We’re off to Database Training…
By Tony Sarrecchia

It’s application training like you’ve never seen it. Consider this: Your manager has sent you to an eight-hour class on writing queries against a database. Most people would consider this a test requiring will power of epic proportions and megadoses of caffeine. Couple that with the fact that corporate training is usually so…corporate, and you are dreading the day.

Applications Trainer Janet Stoner was well aware of this. “When I took over,” she tells her class, “this training was 5 slides in a PowerPoint presentation.” She smiles, “I added my own touch to it.”

Indeed. When trainees to her class get off the elevator, they are greeted by a paper scarecrow pointing in two directions. A sign over his straw head reads “Database Training.” The astute observer notices that there are yellow bricks (cut out of construction paper) leading down a hallway to a training room. Outside the door is a pair of ruby slippers and a sign that says “Bell Out of Order, Please Knock.”
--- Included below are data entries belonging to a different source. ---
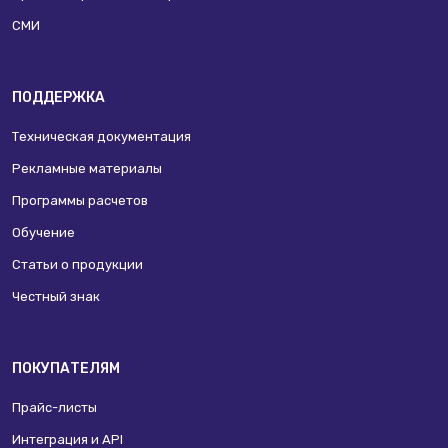
СМИ
ПОДДЕРЖКА
Техническая документация
Рекламные материалы
Программы расчетов
Обучение
Статьи о продукции
Честный знак
ПОКУПАТЕЛЯМ
Прайс-листы
Интеграция и API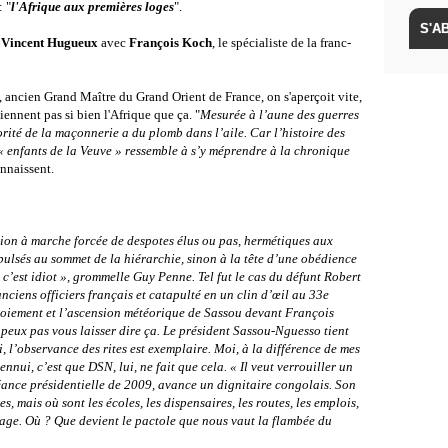
: "
l'Afrique aux premières loges
".
r
Vincent Hugueux
avec
François Koch
, le spécialiste de la franc-
, ancien Grand Maître du Grand Orient de France, on s'aperçoit vite,
tiennent pas si bien l'Afrique que ça. "
Mesurée à l’aune des guerres
torité de la maçonnerie a du plomb dans l’aile. Car l’histoire des
« enfants de la Veuve » ressemble à s’y méprendre à la chronique
onnaissent.
ation à marche forcée de despotes élus ou pas, hermétiques aux
ulsés au sommet de la hiérarchie, sinon à la tête d’une obédience
, c’est idiot », grommelle Guy Penne. Tel fut le cas du défunt Robert
nciens officiers français et catapulté en un clin d’œil au 33e
voiement et l’ascension météorique de Sassou devant François
e peux pas vous laisser dire ça. Le président Sassou-Nguesso tient
, l’observance des rites est exemplaire. Moi, à la différence de mes
ennui, c’est que DSN, lui, ne fait que cela. « Il veut verrouiller un
éance présidentielle de 2009, avance un dignitaire congolais. Son
 mais où sont les écoles, les dispensaires, les routes, les emplois,
partage. Où ? Que devient le pactole que
nous vaut la flambée du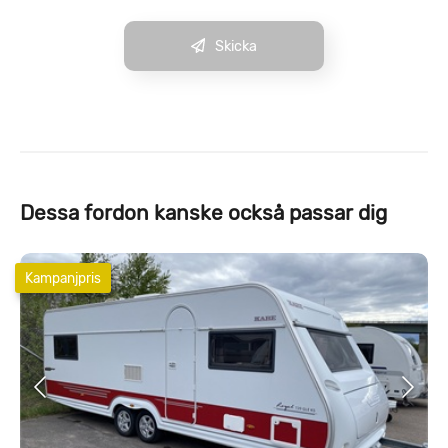
Skicka
Dessa fordon kanske också passar dig
Kampanjpris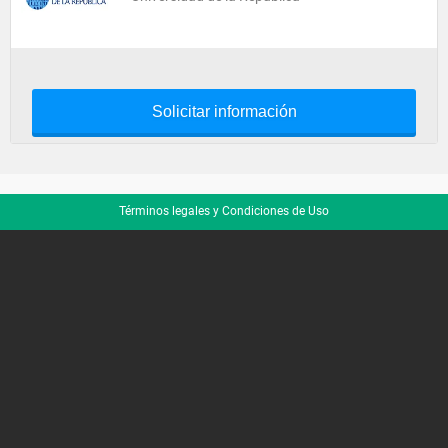
Solicitar información
Términos legales y Condiciones de Uso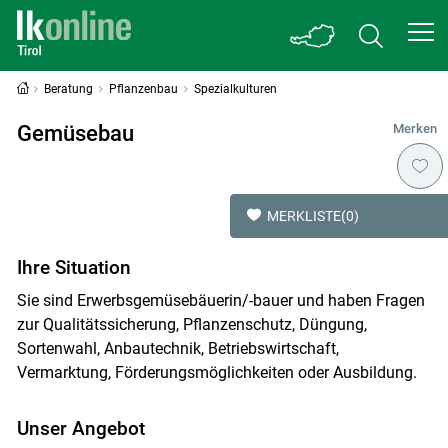
Beratung
Pflanzenbau
Spezialkulturen
Gemüsebau
Merken
MERKLISTE
(0)
Ihre Situation
Sie sind Erwerbsgemüsebäuerin/-bauer und haben Fragen
zur Qualitätssicherung, Pflanzenschutz, Düngung,
Sortenwahl, Anbautechnik, Betriebswirtschaft,
Vermarktung, Förderungsmöglichkeiten oder Ausbildung.
Unser Angebot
If you haven’t guessed by now, Ms. Stoner has taken a dreadfully dusty topic and tied it to the MGM Classic, “The Wizard of Oz.” After entering and signing in, the trainees sit at a work station containing handouts, a training manual, a report dictionary and a pen with the application’s name, website and support number engraved on its side. Next to that is a bowl full of candy, which, according to Ms. Stoner, helps prevent distraction from the stomach grumbles. Additionally, the trainees can win glitter pens for correct answers or good questions.

The walls have stills of the movie and there are two storyboards in the front of the room. Each section of the storyboard corresponds to a part of the class. Kansas is the overview, Munchkin Land is the fundamentals, the first visit to Oz is the “Things Users Should Know” and the witch’s castle is the data section. “I’m sure the DBAs [Data Base Administrators] love knowing the data is the evil section,” Ms. Stoner jokingly tells her class.

In the morning, the class is treated to the fundamentals of the software tool they will use as well as animated presentations of tornadoes and a house landing (complete with a splat sound effect) on top of a witch. The metaphor is explained: “See what happens when you don’t understand your fundamentals.”

“It makes the class the move,” one of the trainees told me.

The unique training has shown results that even the most hardened of managers appreciate: Calls to the Help Line about basic questions have decreased dramatically since “Oz” has come to Alpharetta. The feedback sheets the trainees fill out about the class have been positive and that word has spread to the other application trainers.

A source system trainer asked her class if they had been to Janet Stoner’s class. A few of the students raised their hands and the trainer said, “I hope you enjoyed it, because nothing flies around in here,” Ms. Stoner related to me over lunch in the Cingular Cafeteria. “It’s nice when your reputation starts getting around to the other systems.”

After lunch, the trainees see a two-minute movie in which the soundtrack from “WOZ” plays, but the words on the screen are not tornados, but training points for the class. Everyone pays attention, anxious to see what will happen next. There’s not long to wait as a brainteaser appears on the screen. “This was really one of the classes I’ve attended,” said a trainee who had flown in from out of town to take the one-day class, “I really enjoyed everything about it.”

Every twenty minutes or so, the lecture and movie portion ends so that the trainees can have some “hand’s on” time doing an exercise. The class is supposed to be fun, but the take-away is that these people will go back to their departments with the skills necessary to run accurate reports. So far, management has been pleased with the results.

At four o’clock, the graduation ceremony begins. Not content to send the class away with only their passwords to the system, Ms. Stoner plays the “Graduation Song” while each student comes forward to receive his or her diploma that awards them the Honorary Degree of Queryologist.